Here’s an example of the prompt to use:
When searching hotels on https://www.booking.com/:
Filter results to Hotels only
Apply distance and star rating filters with 4 stars or higher
Identify hotels with 8.5 or higher ratings on Booking.com and 4 or higher on TripAdvisor
Select the top 10 hotels based on overall value and reviews
Prioritize modern properties with practical amenities
Sort the final results by best value
Create a Google Sheet with the following headers if they do not exist:
Hotel Name
Price per Night
Rating
Distance to Downtown
Amenities
Booking Link
When I provide a location, dates, distance limit, price limit, and a Google Sheet URL:
Search for hotels that match those criteria
Add one row per hotel to the Google Sheet
Insert accurate pricing, ratings, distance, amenities, and the direct booking link
Sort the sheet by best value
Return only the top 10 hotels that meet all criteria.
Step 3 Create the Google Sheet Claude will write to
Set up a Google Sheet before running the shortcut. The sheet needs fixed column headers so Claude knows exactly where to place each data point.

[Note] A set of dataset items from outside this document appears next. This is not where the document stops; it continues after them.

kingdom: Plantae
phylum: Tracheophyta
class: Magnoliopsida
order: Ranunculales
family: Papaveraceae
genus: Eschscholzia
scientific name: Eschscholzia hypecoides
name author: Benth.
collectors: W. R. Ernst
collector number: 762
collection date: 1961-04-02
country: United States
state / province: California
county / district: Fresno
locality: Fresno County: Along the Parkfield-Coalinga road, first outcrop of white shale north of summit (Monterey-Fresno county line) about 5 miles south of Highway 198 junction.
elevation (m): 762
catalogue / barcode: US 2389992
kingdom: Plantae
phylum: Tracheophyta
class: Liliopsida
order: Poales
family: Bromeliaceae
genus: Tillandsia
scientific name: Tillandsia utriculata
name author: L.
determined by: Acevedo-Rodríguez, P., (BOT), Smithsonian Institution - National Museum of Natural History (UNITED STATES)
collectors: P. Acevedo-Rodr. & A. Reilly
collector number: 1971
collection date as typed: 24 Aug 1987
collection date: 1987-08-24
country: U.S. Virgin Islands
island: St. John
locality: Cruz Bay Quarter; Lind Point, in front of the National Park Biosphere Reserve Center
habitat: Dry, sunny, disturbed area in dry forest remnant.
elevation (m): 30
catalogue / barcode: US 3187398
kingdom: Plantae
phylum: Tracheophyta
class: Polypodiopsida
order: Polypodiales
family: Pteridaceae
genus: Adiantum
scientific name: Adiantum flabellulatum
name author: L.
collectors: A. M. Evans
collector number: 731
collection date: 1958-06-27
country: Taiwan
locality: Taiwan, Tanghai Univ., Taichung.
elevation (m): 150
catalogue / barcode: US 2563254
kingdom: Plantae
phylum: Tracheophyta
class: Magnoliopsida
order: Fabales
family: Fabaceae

Use the following headers in the first row:
-
Hotel Name
-
Price per Night
-
Rating
-
Distance to Downtown
-
Amenities
-
Booking Link
Once the sheet is ready, copy its URL. That link becomes part of the instruction Claude uses to write results directly into the document.
The structure stays stable across trips, which keeps comparisons clean instead of fragmented.
This step matters because it removes manual copy and paste entirely. Every hotel Claude finds lands in the same format, sorted and ready for review.
No cleanup is required after the run.
Run a test trip search and populate the sheet
With the shortcut and spreadsheet prepared, run a test command. Use a prompt that includes location, dates, distance limits, and a price cap.
The instruction should tell Claude to navigate to the Google Sheet URL and add one row per hotel.
Claude searches Booking.com, applies the defined filters, evaluates ratings, and selects the top matches.
Each hotel is written into the sheet with pricing, distance, amenities, and a direct booking link. The rows are then sorted by best value.
This test confirms that the shortcut behaves correctly before relying on it for real trips. Once verified, the same command structure works for every future destination with only minor input changes.
Control browser access with a dedicated Chrome profile
Claude operates directly inside the browser, so access control matters. Creating a separate Chrome profile limits which accounts Claude can interact with during searches.
This keeps work travel logins isolated from personal browsing sessions.
The profile acts as a boundary rather than a restriction. Claude still navigates Booking.com and the Google Sheet, but it does not inherit unrelated cookies or saved credentials.
That separation reduces accidental actions outside the travel workflow.
Using a dedicated profile also makes troubleshooting easier. If something breaks, the environment stays clean and predictable.
The shortcut continues to behave the same way across trips and machines.
Reuse the shortcut for future business trips
After the first successful run, the shortcut becomes reusable. Each new trip only requires changing the location, dates, distance limit, and price cap in the command.
The rest of the logic stays fixed.
Claude repeats the same search pattern every time. Hotels are filtered, ranked, and written to the spreadsheet using the same structure.
That consistency makes it easier to compare trips without second-guessing the criteria.
At this point, the workflow replaces manual hotel research entirely.
The browser executes the task, the spreadsheet captures the output, and decision-making starts with a clean shortlist instead of scattered tabs.